I've had the opportunity to talk to a couple of people who worked with Dr. Sagan on a professional level, and they paint a more complex picture of the man. Frankly, they didn't like him. One made an arch comment about a book written by "Carl and one of his several wives" (he had three). Maybe Sagan was a pompous jerk, and maybe they were jealous of his fame disproportionate to what they considered his scientific accomplishments. I found it interesting that I heard almost identical comments from people who'd encountered paleontologist Stephen Jay Gould, another great popularizer of science. I wish Sagan had resisted later urges to dabble in sociology and politics, where I think he was out of his depth. And there's the well-known story about Sagan suing Apple Corp. to stop them from using his name as the internal company code name for a new computer system; Apple promptly changed the project's code name to "Butt-Head Astronomer," and he sued them for that as well.

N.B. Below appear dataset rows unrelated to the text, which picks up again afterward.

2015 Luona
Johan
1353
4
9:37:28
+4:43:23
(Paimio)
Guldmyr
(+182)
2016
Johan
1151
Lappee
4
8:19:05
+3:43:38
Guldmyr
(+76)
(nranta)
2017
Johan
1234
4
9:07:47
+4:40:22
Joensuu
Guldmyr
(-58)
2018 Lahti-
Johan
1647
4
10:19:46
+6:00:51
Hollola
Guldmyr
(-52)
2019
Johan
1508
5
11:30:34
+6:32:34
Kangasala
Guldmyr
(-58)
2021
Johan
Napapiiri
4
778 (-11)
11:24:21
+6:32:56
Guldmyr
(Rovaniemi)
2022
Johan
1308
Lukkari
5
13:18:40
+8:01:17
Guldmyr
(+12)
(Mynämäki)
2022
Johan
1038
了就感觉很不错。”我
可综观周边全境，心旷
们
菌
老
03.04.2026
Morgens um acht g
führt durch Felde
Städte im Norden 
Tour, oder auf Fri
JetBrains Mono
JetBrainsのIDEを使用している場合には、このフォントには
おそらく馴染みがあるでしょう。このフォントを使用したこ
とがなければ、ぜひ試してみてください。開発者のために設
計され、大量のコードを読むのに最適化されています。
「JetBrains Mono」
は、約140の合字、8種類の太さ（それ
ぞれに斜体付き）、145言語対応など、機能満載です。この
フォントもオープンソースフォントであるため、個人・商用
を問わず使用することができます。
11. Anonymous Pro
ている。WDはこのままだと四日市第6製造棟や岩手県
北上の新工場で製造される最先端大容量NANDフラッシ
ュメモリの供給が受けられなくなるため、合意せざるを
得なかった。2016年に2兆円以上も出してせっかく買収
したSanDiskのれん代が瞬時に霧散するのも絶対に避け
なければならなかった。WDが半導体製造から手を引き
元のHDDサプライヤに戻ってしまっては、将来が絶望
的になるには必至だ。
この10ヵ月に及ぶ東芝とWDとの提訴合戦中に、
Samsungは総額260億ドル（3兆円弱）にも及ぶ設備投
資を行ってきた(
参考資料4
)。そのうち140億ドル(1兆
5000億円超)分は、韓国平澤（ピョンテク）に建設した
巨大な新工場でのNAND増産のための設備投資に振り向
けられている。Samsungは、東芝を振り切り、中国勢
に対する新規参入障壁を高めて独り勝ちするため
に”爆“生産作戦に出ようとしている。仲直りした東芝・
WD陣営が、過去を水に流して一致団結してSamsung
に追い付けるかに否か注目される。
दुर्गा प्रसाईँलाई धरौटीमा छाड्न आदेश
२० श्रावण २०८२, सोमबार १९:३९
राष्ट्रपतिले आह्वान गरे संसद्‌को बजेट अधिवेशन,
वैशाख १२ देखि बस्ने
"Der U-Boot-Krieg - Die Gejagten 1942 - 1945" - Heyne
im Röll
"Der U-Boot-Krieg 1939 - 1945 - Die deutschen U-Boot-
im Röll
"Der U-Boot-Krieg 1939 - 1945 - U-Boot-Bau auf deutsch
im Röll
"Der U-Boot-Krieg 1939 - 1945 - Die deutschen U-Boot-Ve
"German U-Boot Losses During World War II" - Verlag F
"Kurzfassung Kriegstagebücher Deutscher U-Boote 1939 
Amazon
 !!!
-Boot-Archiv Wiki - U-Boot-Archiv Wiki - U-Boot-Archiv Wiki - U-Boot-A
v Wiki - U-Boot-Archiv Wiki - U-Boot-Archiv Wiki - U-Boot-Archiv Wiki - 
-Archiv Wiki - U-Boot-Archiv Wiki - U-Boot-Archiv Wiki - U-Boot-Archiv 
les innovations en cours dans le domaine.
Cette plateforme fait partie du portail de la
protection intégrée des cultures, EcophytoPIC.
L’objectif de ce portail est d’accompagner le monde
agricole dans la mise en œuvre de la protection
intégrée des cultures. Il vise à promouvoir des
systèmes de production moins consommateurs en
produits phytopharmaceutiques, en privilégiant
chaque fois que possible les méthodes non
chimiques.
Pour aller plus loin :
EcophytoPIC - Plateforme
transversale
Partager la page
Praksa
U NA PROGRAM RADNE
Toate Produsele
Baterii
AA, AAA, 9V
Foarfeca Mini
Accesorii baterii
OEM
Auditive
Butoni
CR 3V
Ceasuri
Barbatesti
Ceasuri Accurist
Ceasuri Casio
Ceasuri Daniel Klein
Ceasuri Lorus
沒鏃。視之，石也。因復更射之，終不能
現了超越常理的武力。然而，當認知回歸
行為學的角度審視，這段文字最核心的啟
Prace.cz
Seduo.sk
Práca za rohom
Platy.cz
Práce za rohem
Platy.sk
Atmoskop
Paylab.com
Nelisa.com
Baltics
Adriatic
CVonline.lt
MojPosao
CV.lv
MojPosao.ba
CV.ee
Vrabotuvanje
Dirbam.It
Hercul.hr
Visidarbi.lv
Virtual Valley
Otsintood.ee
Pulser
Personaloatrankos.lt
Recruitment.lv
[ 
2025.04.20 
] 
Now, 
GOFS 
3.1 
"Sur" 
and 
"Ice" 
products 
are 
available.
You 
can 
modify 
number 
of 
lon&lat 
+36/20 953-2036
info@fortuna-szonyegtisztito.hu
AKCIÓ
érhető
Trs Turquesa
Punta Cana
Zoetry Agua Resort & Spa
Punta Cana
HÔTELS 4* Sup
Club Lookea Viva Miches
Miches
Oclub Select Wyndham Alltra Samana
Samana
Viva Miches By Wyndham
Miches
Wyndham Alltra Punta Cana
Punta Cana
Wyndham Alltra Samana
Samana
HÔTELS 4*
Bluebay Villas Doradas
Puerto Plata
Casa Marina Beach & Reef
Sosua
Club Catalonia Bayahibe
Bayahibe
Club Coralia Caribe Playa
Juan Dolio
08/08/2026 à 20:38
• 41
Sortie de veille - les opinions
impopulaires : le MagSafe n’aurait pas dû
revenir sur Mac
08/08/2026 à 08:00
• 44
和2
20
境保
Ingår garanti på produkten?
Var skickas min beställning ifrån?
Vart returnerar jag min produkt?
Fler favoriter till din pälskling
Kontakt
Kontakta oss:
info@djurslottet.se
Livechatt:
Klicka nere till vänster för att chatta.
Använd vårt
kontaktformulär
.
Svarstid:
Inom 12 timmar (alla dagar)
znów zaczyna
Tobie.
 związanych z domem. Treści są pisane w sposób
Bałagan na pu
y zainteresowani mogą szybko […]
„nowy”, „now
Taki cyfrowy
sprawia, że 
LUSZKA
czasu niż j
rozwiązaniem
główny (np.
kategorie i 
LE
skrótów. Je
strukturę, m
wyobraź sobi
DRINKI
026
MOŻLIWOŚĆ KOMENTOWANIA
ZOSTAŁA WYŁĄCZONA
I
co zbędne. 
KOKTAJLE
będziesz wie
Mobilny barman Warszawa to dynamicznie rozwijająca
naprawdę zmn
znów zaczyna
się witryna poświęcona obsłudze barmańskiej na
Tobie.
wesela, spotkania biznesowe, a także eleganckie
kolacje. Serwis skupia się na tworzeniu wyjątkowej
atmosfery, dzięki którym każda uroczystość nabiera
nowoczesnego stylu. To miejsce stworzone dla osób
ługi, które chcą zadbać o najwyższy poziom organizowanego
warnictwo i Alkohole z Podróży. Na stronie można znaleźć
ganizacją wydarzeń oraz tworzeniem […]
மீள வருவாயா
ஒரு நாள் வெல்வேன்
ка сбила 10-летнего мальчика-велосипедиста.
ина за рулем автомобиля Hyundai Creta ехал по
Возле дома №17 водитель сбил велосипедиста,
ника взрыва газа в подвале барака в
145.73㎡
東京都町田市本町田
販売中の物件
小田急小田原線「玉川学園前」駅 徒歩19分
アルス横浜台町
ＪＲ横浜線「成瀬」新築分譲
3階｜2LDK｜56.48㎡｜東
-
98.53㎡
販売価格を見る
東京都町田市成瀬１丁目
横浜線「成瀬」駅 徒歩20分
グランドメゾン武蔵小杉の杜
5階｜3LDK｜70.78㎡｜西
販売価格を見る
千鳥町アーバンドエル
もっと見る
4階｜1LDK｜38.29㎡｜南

Regardless, becoming aware of his blemished reputation in at least some quarters tarnished him only slightly in my eyes, and I think his critics missed a very important point: how the public views, understands, supports, and applies science can in the long run be just as important as the science itself. In that, Sagan's contributions were unique and immense. Working that seam where science and society intersect is still something I hope to dedicate my own time and effort to.

Finally, near the end of his life when I was all grown up and thought I'd wrung just about all the inspiration from Dr. Sagan that I could, he wrote a book titled The Demon-Haunted World: Science as a Candle in the Dark, that is just about perfect. This is one of my desert-island books, the one that most perfectly captures my own thoughts about how a person ought to think about and approach the universe. It is a stirring defense of the beauty and utility of science, reason, and skepticism. I think it's a great work. If not for those plaques already beyond the orbit of Pluto, it would be a perfectly suitable monument to the man.

I have a foreboding of an America in my children's or grandchildren's time--when the United States is a service and information economy; when nearly all the key manufacturing industries have slipped away to other countries; when awesome technological powers are in the hands of a very few, and no one representing the public interest can even grasp the issues; when the people have lost the ability to set their own agendas or knowledgeably question those in authority; when, clutching our crystals and nervously consulting our horoscopes, our critical faculties in decline, unable to distinguish between what feels good and what's true, we slide, almost without noticing, back into superstition and darkness.

1 comment:

Mike Lynch said...

Great posting.

My Dad used to live a couple of miles from where Sagan did in Ithaca, NY. Once we drove through the very, very nice neighborhood where he lived. I never met him -- this all was after he had passed away.

The quote from Sagan at the end of your blog is, of course, coming true -- we are lost as a people. In darker moments, I think the only thing most people think about is consumption: Wal-Mart, TV, food, etc.